Mrs. Blight notices the absence of the spoon, and my cheeks redden as I look with her into the cutlery box. I know she thinks that I have stolen it, but she does not say a word to me. Instead she exercises sarcasm to the air in general when, by the afternoon, the spoon has reappeared again.
“Would you look at this,” she says, holding it up. “Always the silver ones what disappear, isn’t it, Mary? Remarkable swift how they come and go, I always find,” she says. She mimics the bleat of a young girl.
“Oh, madam, I cannot think how that came to fall into the pocket of my apron. How shiny it is! How lucky we found it before ’twas lost at the laundry!” She bends and whispers viciously at me over the table. “Little thief! And
I can’t help thinking, Mary, that there is something here that Mr. Blacklock ought to know of.”
How right she is. Alone in my chamber that night I drink the oil directly from the phial, and again in the morning, tears squeezing from my eyes, it is so bitter.
33
I dream of a jester performing a trick before a crowd, and the crowd is jeering. Lettice Talbot is there, too, and a man whose face I cannot see strokes the back of her white neck, and she is turning to him, her head falling back and her lovely eyes half-lidded, and then I feel a wrenching tug as if from some danger I had forgotten, and someone cries out, “Agnes, Agnes!” until my ears are ringing with distress. I wake with a gasp.
Mary Spurren is banging on the door. “Agnes?” she shouts, grumpily. I touch my face. My cheeks are burning as though I have stood too long at a bonfire. What is the matter with me? “Get up!” Mary Spurren calls through the door. “I won’t say it again.”
“Coming,” I reply, and then I hear her stamping down the stairs. At first I do not remember that Mr. Blacklock is away, and when I do, it is a sobering thought and the house seems different.
“Feeling slow today, are we?” Mrs. Blight says, when I go to the kitchen.

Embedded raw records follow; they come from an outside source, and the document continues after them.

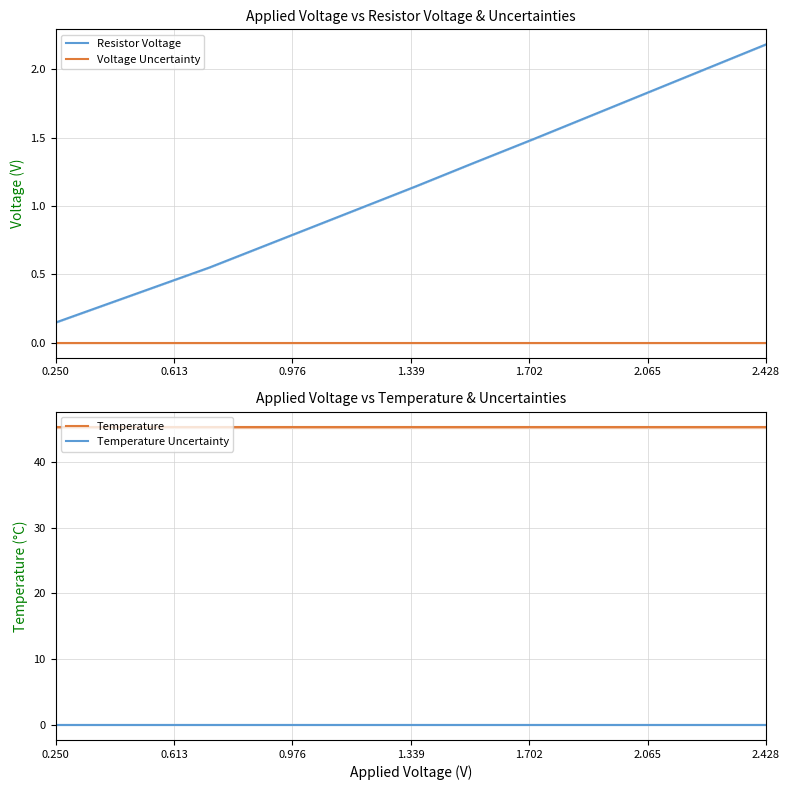

Which category has the lowest value across all series?

0.250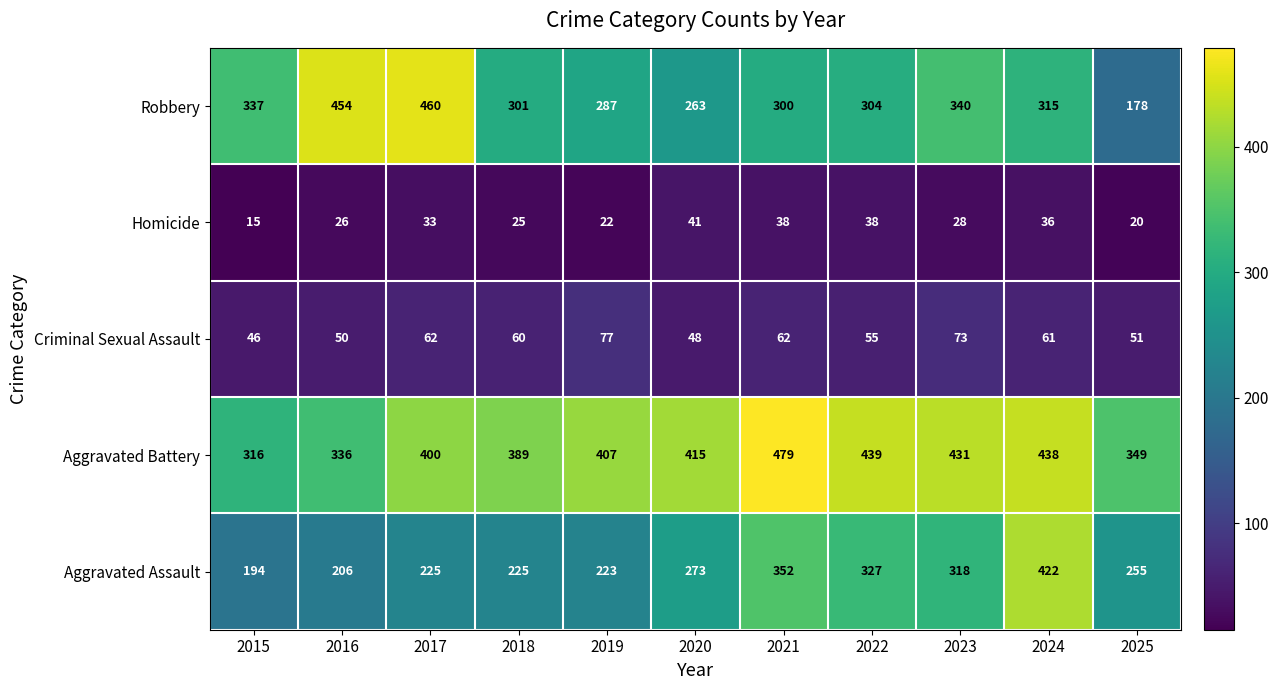

Which series has the widest spread of values?

Robbery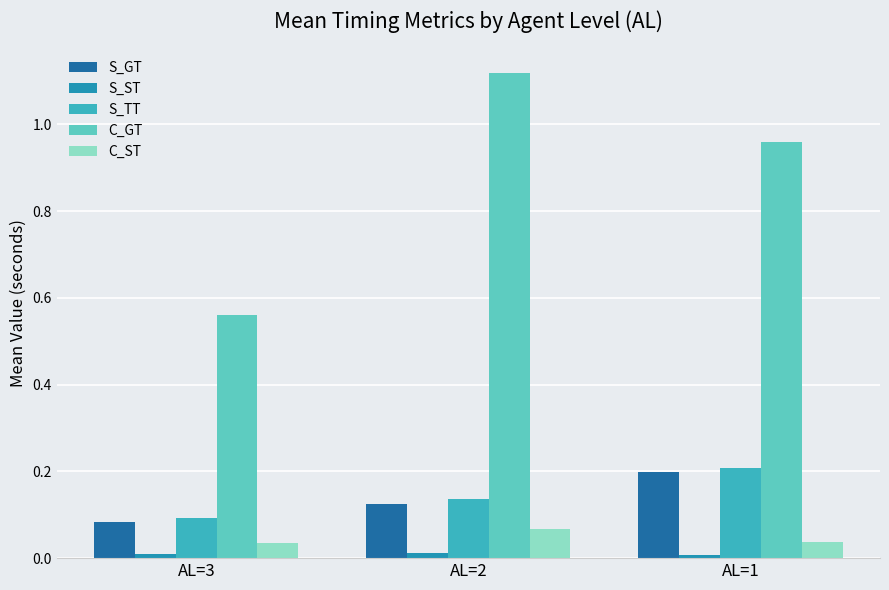

What is the sum of all C_GT values?

2.6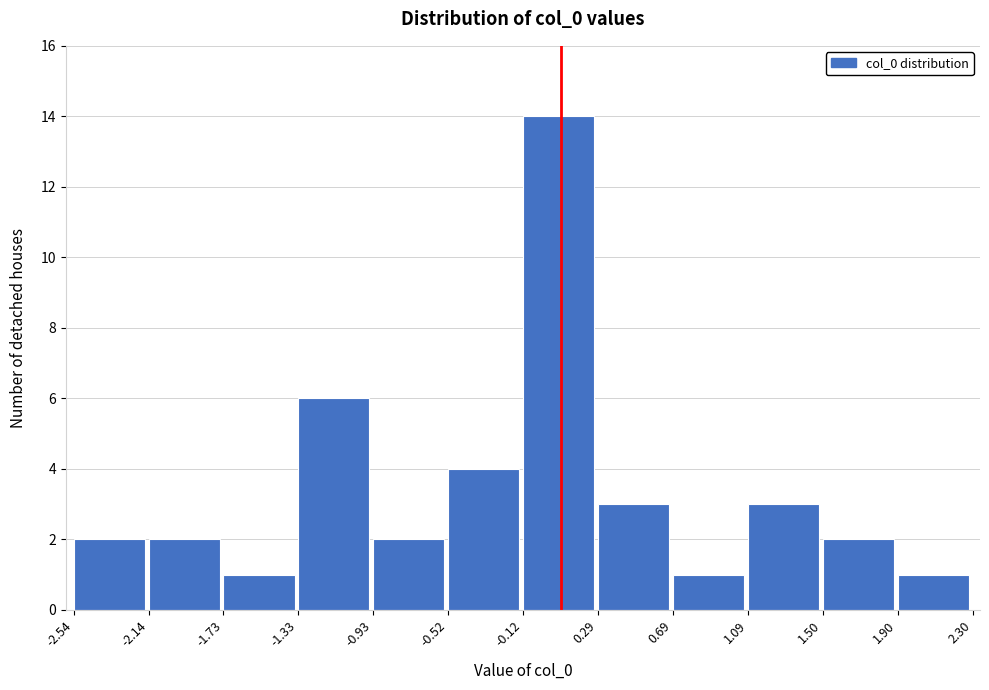

Which range on the x-axis has the tallest bar?

-0.12 to 0.29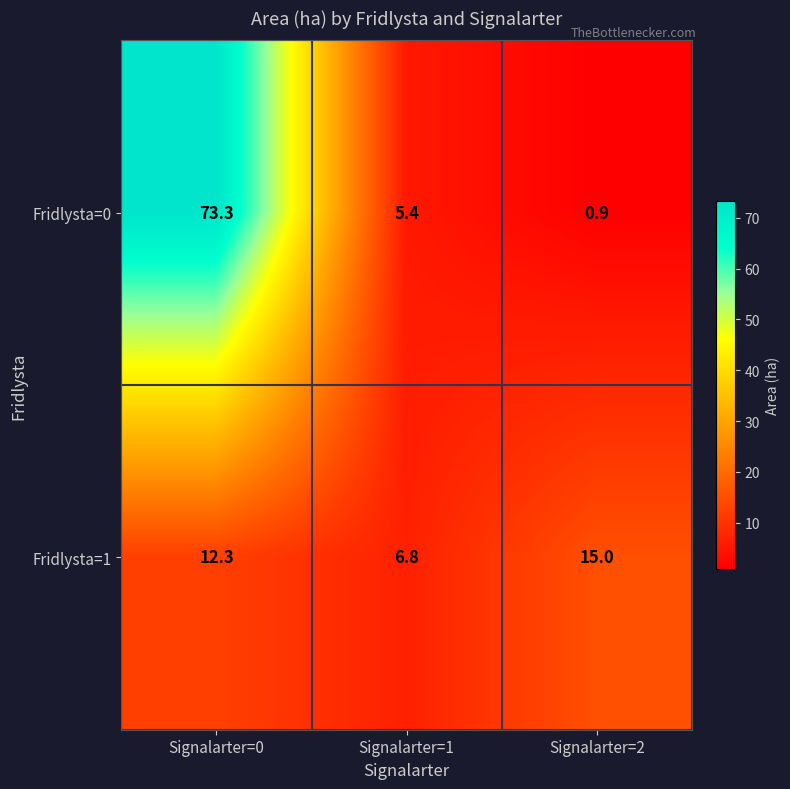

How many data points does each series have?

3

How sick the oil of savine makes me feel. My mind is quite displaced with thinking of it.
“You must go to Spicer’s for me,” Mrs. Blight says. “I need this and that. Been rushed off my feet these last few days.” I am too tired to argue that I have a pile of rocket cases to complete. Besides, Mr. Blacklock’s bench would be empty beside me. I can catch up later. He would not even know.